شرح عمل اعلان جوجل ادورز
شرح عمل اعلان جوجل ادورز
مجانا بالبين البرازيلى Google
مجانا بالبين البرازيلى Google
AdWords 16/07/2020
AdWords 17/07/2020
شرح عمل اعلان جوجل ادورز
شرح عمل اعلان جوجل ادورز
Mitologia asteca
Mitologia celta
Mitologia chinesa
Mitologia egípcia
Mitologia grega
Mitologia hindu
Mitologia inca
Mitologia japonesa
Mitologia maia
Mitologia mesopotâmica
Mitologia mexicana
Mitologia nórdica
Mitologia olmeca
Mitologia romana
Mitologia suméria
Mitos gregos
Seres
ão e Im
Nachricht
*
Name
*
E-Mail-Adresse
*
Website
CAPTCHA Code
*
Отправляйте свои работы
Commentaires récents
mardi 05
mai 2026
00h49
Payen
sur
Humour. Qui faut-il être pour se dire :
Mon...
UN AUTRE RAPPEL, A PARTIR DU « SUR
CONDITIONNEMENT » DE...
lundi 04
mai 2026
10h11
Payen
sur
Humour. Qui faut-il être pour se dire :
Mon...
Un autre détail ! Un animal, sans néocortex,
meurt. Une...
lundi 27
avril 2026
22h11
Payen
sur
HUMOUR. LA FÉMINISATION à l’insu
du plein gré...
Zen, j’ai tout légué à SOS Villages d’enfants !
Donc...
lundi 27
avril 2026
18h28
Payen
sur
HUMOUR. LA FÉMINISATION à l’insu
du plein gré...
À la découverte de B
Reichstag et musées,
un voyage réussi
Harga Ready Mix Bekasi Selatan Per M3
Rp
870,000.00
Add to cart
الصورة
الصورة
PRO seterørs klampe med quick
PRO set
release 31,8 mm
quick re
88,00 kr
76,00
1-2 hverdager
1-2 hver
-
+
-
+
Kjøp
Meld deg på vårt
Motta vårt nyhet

========================================

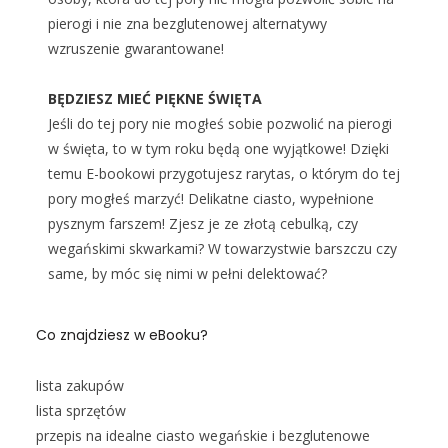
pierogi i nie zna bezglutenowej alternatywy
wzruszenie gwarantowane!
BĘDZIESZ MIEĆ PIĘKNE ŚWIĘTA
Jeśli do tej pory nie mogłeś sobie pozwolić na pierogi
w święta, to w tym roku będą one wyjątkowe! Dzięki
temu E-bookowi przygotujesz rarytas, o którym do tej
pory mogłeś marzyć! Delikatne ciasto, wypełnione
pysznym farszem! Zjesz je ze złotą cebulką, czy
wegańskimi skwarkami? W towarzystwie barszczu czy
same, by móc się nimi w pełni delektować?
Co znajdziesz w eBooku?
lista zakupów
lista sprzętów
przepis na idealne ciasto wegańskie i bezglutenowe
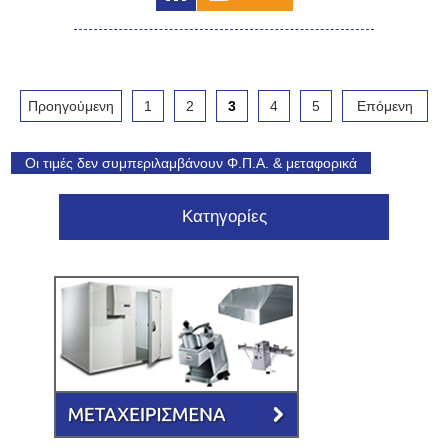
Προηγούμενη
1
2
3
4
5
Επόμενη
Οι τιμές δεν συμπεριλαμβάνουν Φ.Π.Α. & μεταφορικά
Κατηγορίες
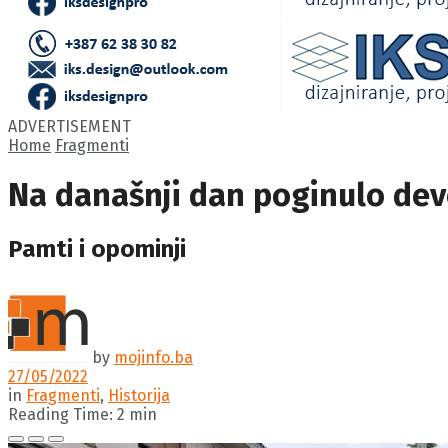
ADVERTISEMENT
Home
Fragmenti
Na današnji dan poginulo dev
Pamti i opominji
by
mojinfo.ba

========================================

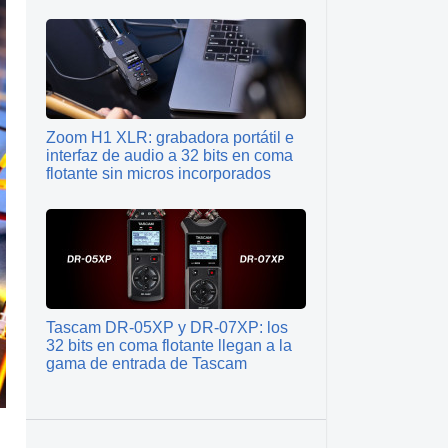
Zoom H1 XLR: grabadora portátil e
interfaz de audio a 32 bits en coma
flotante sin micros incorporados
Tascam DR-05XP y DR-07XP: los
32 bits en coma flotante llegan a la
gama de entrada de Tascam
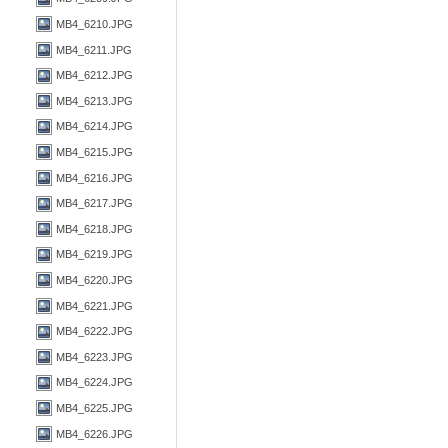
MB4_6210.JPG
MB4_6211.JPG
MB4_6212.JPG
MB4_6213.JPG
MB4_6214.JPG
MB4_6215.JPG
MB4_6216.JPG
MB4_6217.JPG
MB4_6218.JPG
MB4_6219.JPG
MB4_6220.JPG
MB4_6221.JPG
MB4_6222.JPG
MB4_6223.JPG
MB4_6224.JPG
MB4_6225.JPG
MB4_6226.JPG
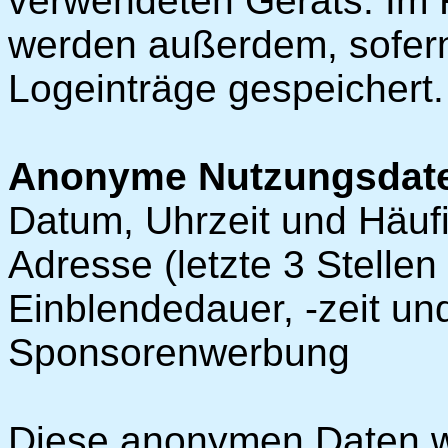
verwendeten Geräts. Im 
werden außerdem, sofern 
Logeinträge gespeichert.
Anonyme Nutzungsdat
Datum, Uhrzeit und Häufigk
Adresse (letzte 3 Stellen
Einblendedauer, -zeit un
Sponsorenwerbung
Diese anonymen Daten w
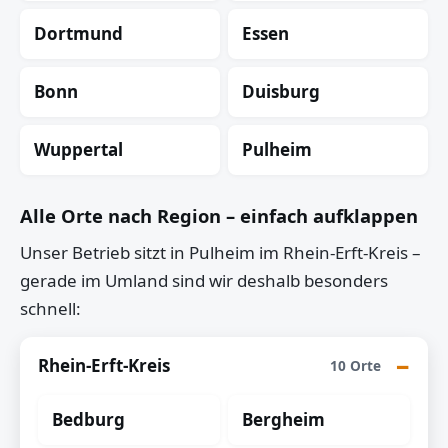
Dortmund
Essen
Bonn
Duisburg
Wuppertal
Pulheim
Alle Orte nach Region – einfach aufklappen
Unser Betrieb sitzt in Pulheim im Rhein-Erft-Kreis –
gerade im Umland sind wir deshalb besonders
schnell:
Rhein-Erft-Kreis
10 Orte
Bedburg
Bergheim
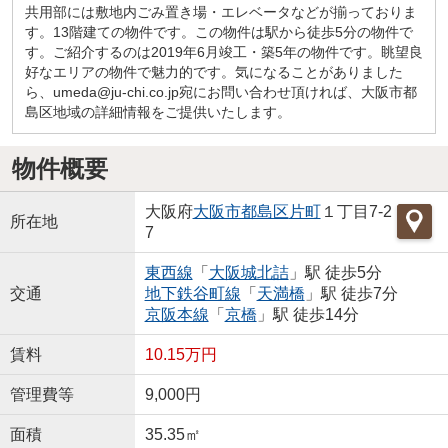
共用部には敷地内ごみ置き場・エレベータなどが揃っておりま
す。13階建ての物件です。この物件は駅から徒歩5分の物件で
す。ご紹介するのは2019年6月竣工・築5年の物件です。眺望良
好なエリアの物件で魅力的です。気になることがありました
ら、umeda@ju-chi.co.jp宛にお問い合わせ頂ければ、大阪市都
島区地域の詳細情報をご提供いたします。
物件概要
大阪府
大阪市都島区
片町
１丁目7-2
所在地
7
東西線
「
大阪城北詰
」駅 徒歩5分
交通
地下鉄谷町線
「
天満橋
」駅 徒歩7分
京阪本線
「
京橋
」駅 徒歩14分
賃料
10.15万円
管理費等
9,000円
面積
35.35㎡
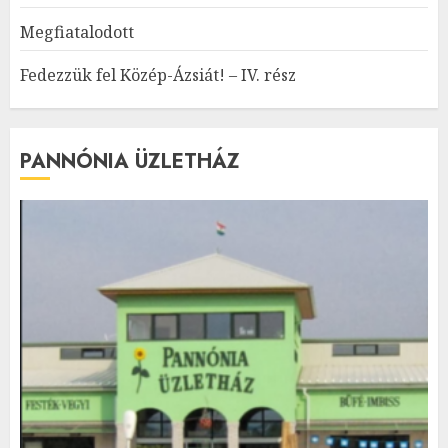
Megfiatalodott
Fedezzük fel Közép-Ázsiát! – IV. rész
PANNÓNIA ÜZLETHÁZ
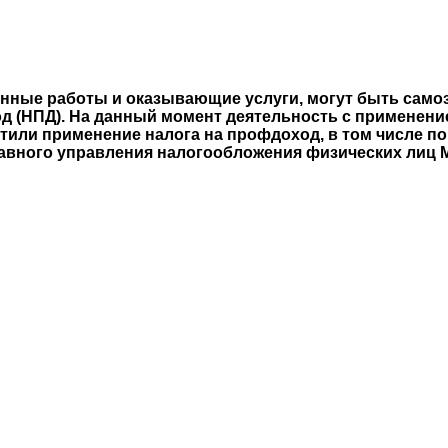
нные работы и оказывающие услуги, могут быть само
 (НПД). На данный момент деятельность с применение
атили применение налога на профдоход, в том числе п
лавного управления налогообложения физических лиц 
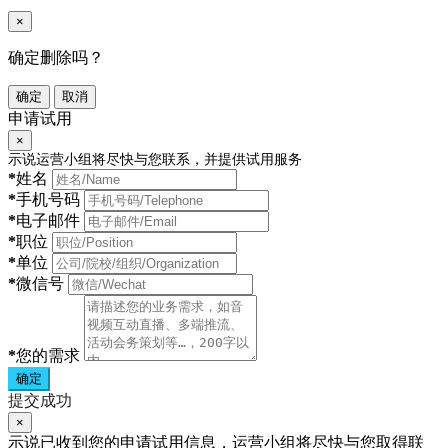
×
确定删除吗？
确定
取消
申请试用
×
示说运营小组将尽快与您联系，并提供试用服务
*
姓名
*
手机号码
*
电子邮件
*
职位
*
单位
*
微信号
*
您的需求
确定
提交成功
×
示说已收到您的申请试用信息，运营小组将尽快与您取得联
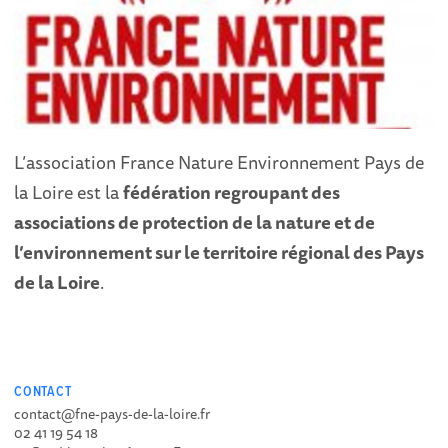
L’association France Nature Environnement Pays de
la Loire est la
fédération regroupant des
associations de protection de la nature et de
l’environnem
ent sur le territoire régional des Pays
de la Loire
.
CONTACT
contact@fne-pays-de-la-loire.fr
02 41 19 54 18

========================================

■ YOUR INSTRUCTIONS: Reproduce verbatim the rows from the line containing "共用部には敷地内ごみ置き場・エレベータなどが揃っておりま" through the line containing "02 41 19 54 18", including both of those lines. Leave the pictures out of your reproduction.

■ ANSWER SPACE:
共用部には敷地内ごみ置き場・エレベータなどが揃っておりま
す。13階建ての物件です。この物件は駅から徒歩5分の物件で
す。ご紹介するのは2019年6月竣工・築5年の物件です。眺望良
好なエリアの物件で魅力的です。気になることがありました
ら、umeda@ju-chi.co.jp宛にお問い合わせ頂ければ、大阪市都
島区地域の詳細情報をご提供いたします。
物件概要
大阪府
大阪市都島区
片町
１丁目7-2
所在地
7
東西線
「
大阪城北詰
」駅 徒歩5分
交通
地下鉄谷町線
「
天満橋
」駅 徒歩7分
京阪本線
「
京橋
」駅 徒歩14分
賃料
10.15万円
管理費等
9,000円
面積
35.35㎡
Megfiatalodott
Fedezzük fel Közép-Ázsiát! – IV. rész
PANNÓNIA ÜZLETHÁZ
нные работы и оказывающие услуги, могут быть само
 (НПД). На данный момент деятельность с применение
атили применение налога на профдоход, в том числе п
лавного управления налогообложения физических лиц 
×
确定删除吗？
确定
取消
申请试用
×
示说运营小组将尽快与您联系，并提供试用服务
*
姓名
*
手机号码
*
电子邮件
*
职位
*
单位
*
微信号
*
您的需求
确定
提交成功
×
示说已收到您的申请试用信息，运营小组将尽快与您取得联
L’association France Nature Environnement Pays de
la Loire est la
fédération regroupant des
associations de protection de la nature et de
l’environnem
ent sur le territoire régional des Pays
de la Loire
.
CONTACT
contact@fne-pays-de-la-loire.fr
02 41 19 54 18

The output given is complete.